De Normandische dagen (4)

Het is een mooie zomeravond en Bayeux eet op straat. De restaurants zijn binnen leeg en buiten, op de terrassen, vol. We strijken neer naast een Nederlands stel. Dat het Nederlanders zijn, dat weet ik zonder dat ik ze heb horen praten. Want ik lees dat roken mij en anderen schade berokkent. Het staat op het sigarendoosje naast het bord van de man. ‘Ik heb precies dat merk’, zeg ik en krijg een sigaar aangeboden.

Ze komen uit Nuth, vertelt de vrouw. En ze vindt het knap dat ik weet dat het in Limburg ligt. Als ze had gezegd dat ze uit Delfzijl kwam, had ik geloofd dat die plaats Limburgs is – man en vrouw spreken zo enorm Limburgs dat het knap is dat ik ze kan verstaan.

Of ik weet wat ze zeggen over de meisjes van Nuth, giechelt de vrouw. ‘Het is een rijmpje. De meisjes van Nuth, die hebben een grote’ – ‘Jullie hebben een hond, zie ik’, onderbreek ik. Een harig zwart beest ligt aan hun voeten. Dertien jaar oud is de hond, vertelt de man. Bijna doof en bijna blind. Ze konden hem niet thuis laten bij anderen, ‘want we moeten er niet aan denken dat’. Nee, daar moeten we niet aan denken.

De man maakt muziek. Niet nu, maar thuis in Nuth. En hij is fan van een muziekgroep waar ik nog niet eerder van hoorde. En die mensen van die groep, die kennen hem persoonlijk. En andersom. Het is jammer dat ik die groep niet ken. En nee, het is niet Rowen Heze. Hoe ik daar toch bijkom zeg. Die groep waar hij fan van is, die is Amerikaans. En ja, dat is Rowen Heze min of meer ook. Want die mannen komen uit het dorp America. Dat ik dat weet zeg. Tjonge. Knap.
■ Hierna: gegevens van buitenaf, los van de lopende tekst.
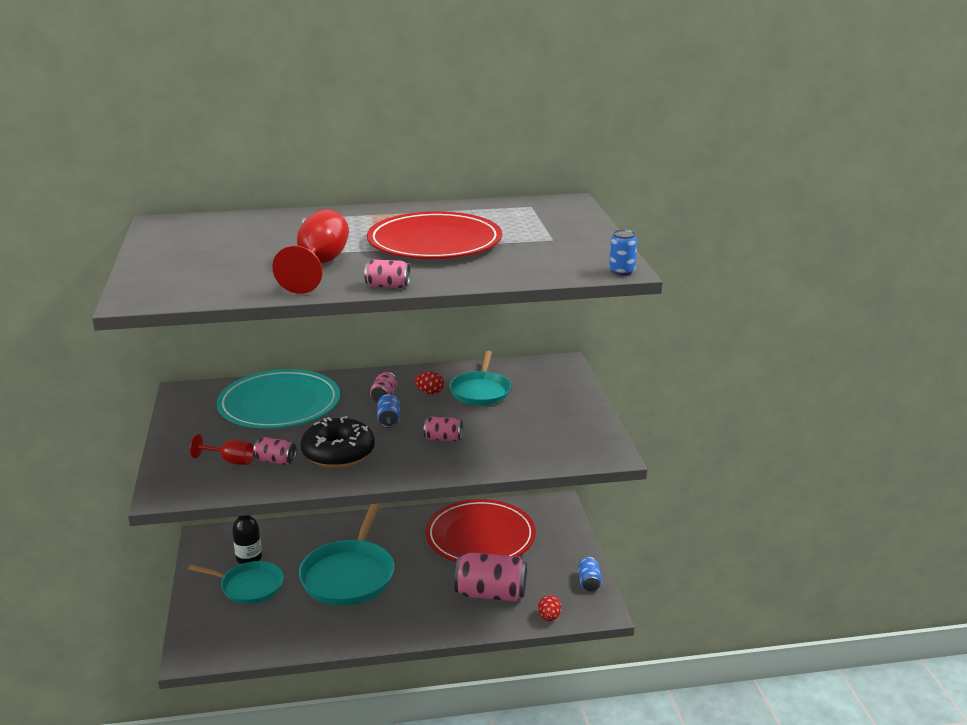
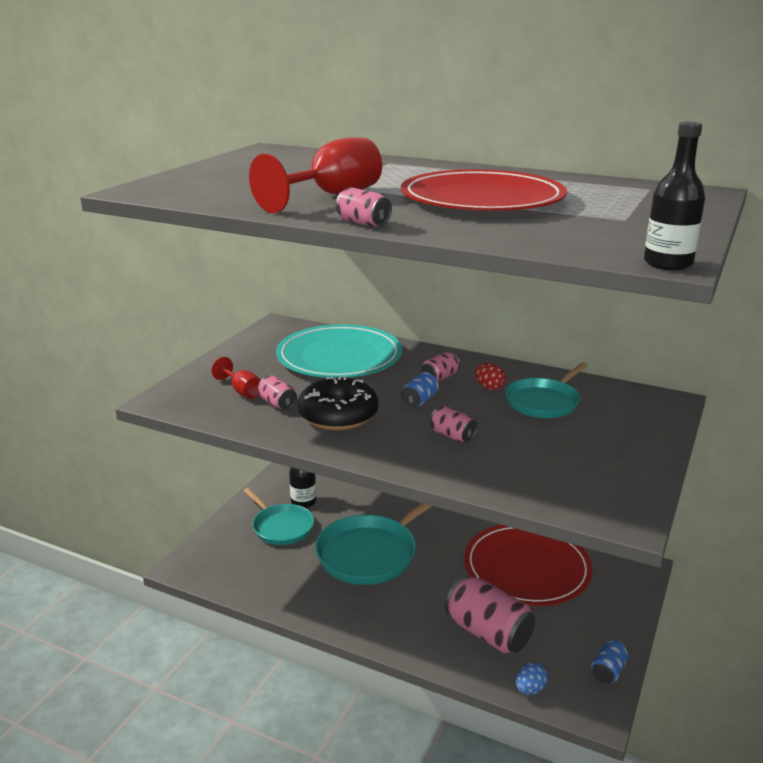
camera: 35 degrees right, 0 degrees up
red egg [538,595,561,621] -> blue egg [516,662,548,695]
blue can [609,229,637,276] -> black bottle [644,122,705,270]

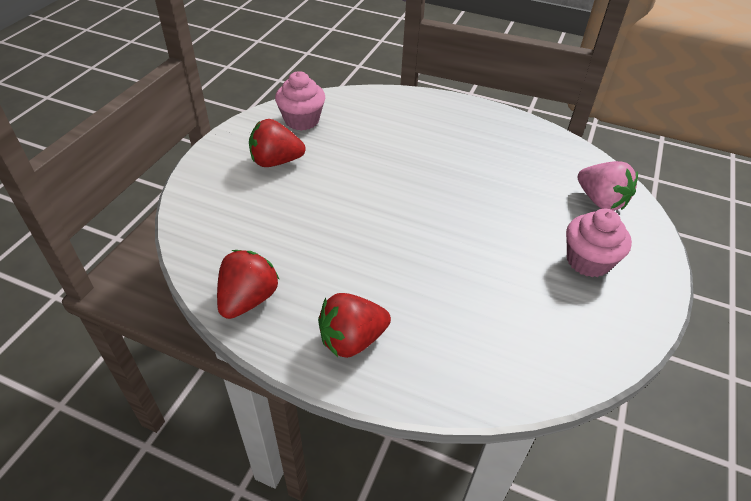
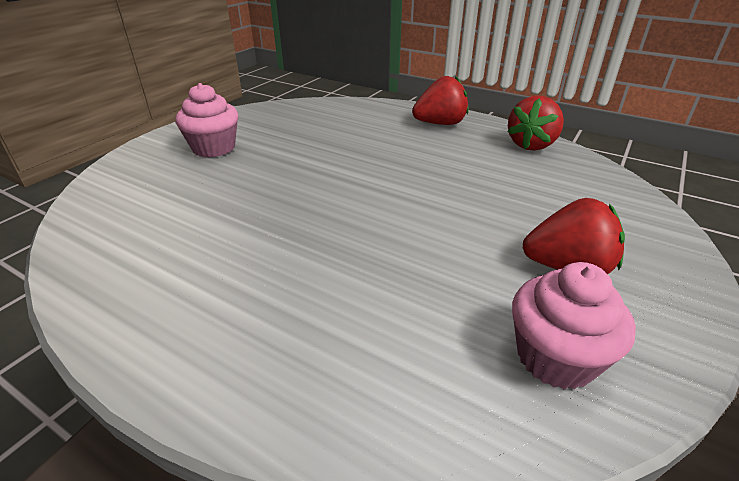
camera: 170 degrees left, 10 degrees down
pink strawberry [577,161,638,211] -> none

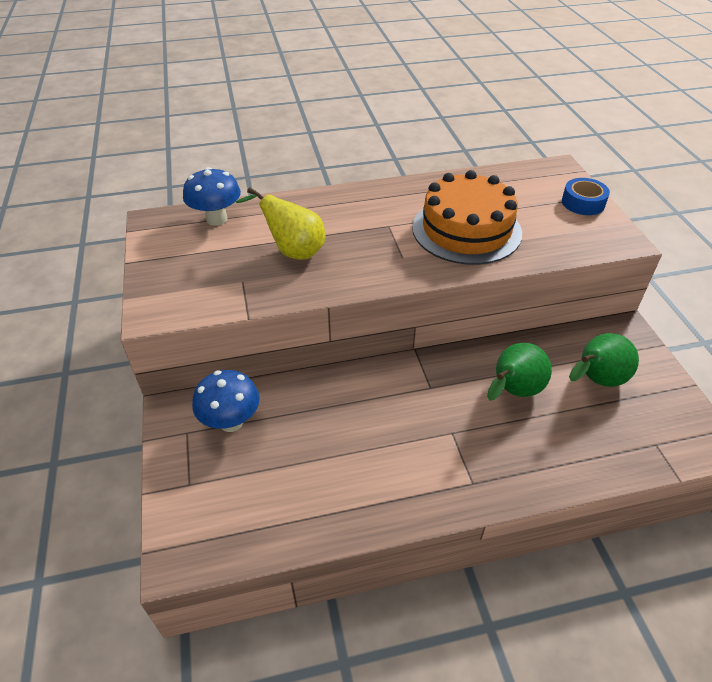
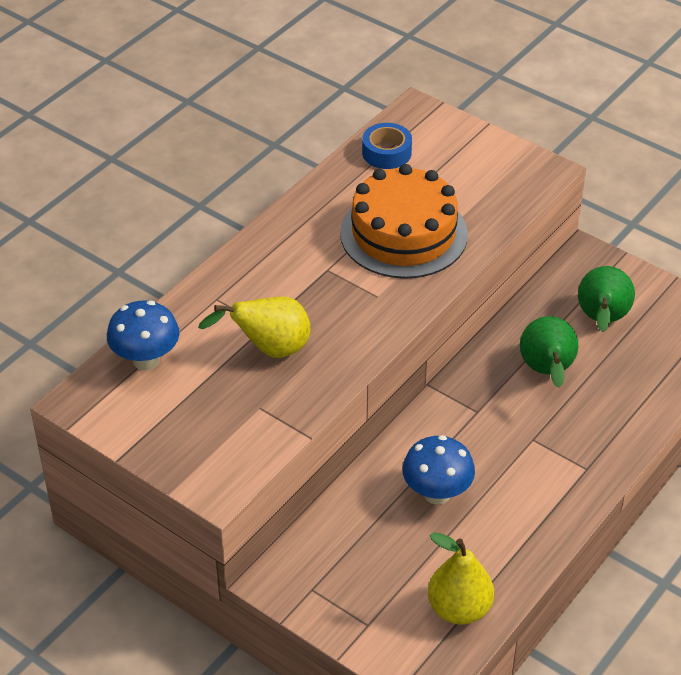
camera: 40 degrees left, 0 degrees up
blue mushroom [192,370,260,432] -> blue mushroom moved to [402,435,475,505]
blue tape [562,178,610,215] -> blue tape moved to [362,123,412,169]
none -> yellow pear [428,532,494,625]

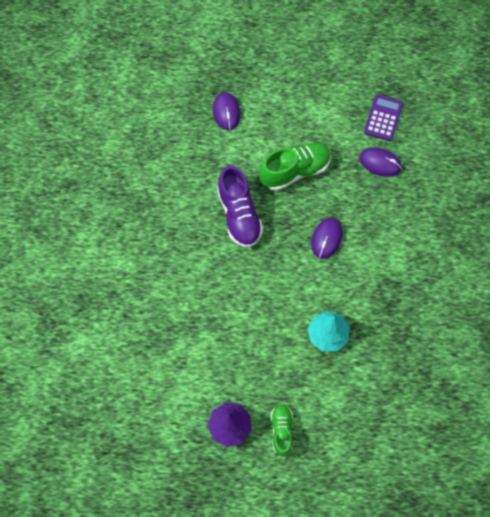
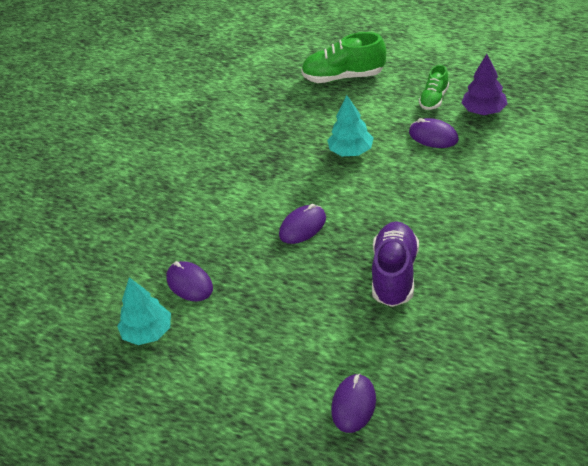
camera: 150 degrees left, 25 degrees down
green shoe [259,142,331,191] -> green shoe moved to [301,32,386,83]
purple calculator [364,94,403,141] -> turquoise tree [117,277,171,345]
none -> purple mouse [409,118,459,148]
Ze zijn van 1960 en dat ik dat ook ben, nou ja zeg – het moet niet gekker worden. Ik vertel dat ik in Venray ben geboren en dat is goed genoeg voor sigaar nummer twee. Snel dan, want de pasta komt zo. Of ik die groep echt niet ken. Venice. Nee, nog steeds niet.

Ze zitten aan het toetje en adviseren ons om toch vooral iets anders te nemen. Het trilt en blubbert en smaakt naar plastic. Ik heb geen idee hoe plastic smaakt, ik eet het zelden. Dat vinden ze grappig, dat ik niet weet hoe plastic smaakt en dat ik het zelden eet.
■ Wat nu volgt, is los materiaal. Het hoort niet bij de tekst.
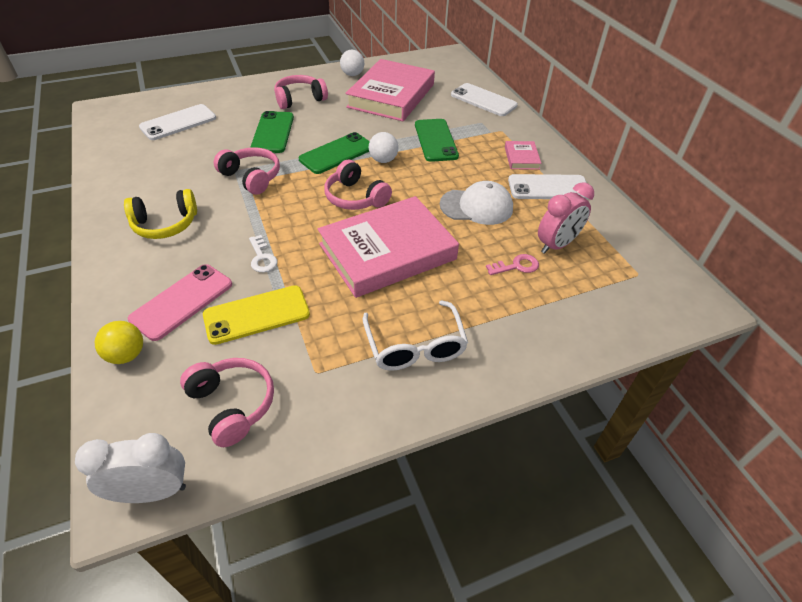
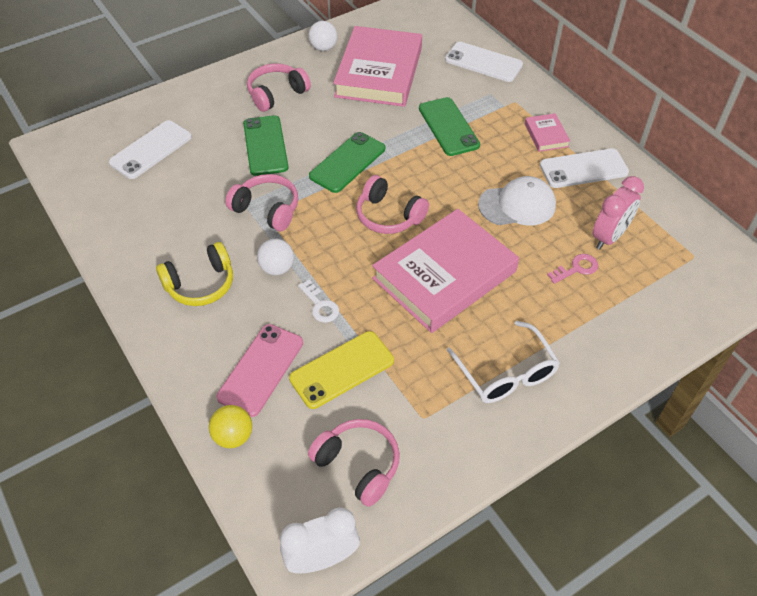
camera: 10 degrees left, 5 degrees up
white ball [369,132,398,163] -> white ball moved to [257,239,294,275]

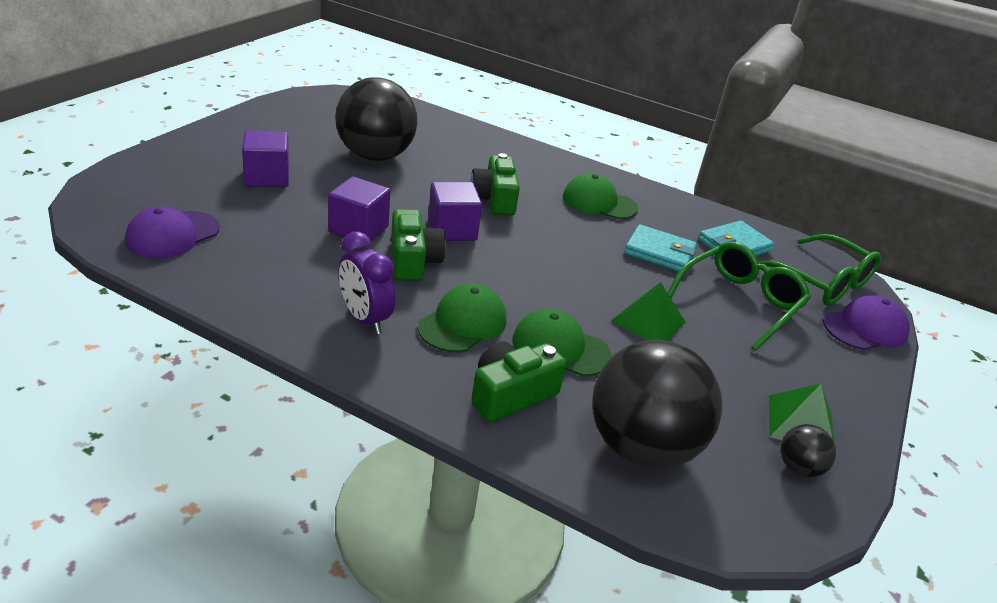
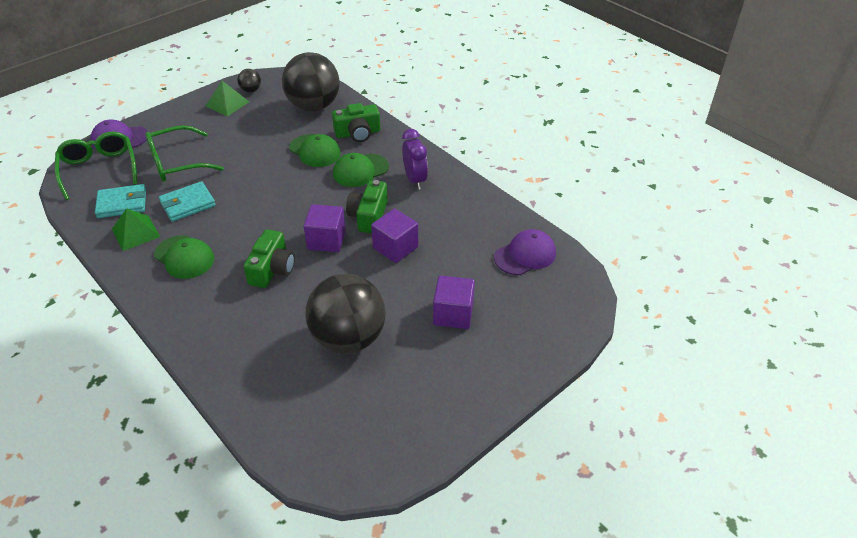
camera: 155 degrees left, 10 degrees up
green pyramid [611,282,686,341] -> green pyramid moved to [112,208,160,251]
turquoise wallet [624,224,697,271] -> turquoise wallet turned 75 degrees counterclockwise [159,181,216,222]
De band waarin hij zit, treedt vooral op aan een keukentafel. Elke woensdag is er repetitie. En zo nu en dan treden ze op. In Nuth vaak. Bij Heerlen ligt Nuth. ‘Dat geeft toch niet’, zeg ik en dat vinden ze grappig. En of ik weet wat ze zoal zeggen van de meisjes van Nuth. Ik wijs naar de hond. Het dier ligt al zo lang stil en is al dertien jaar, misschien is ie dood. ‘Nee hoor, hij is altijd zo stil.’ Hij komt er niet tussen, zeg ik en neem een hijs. Ze lachen.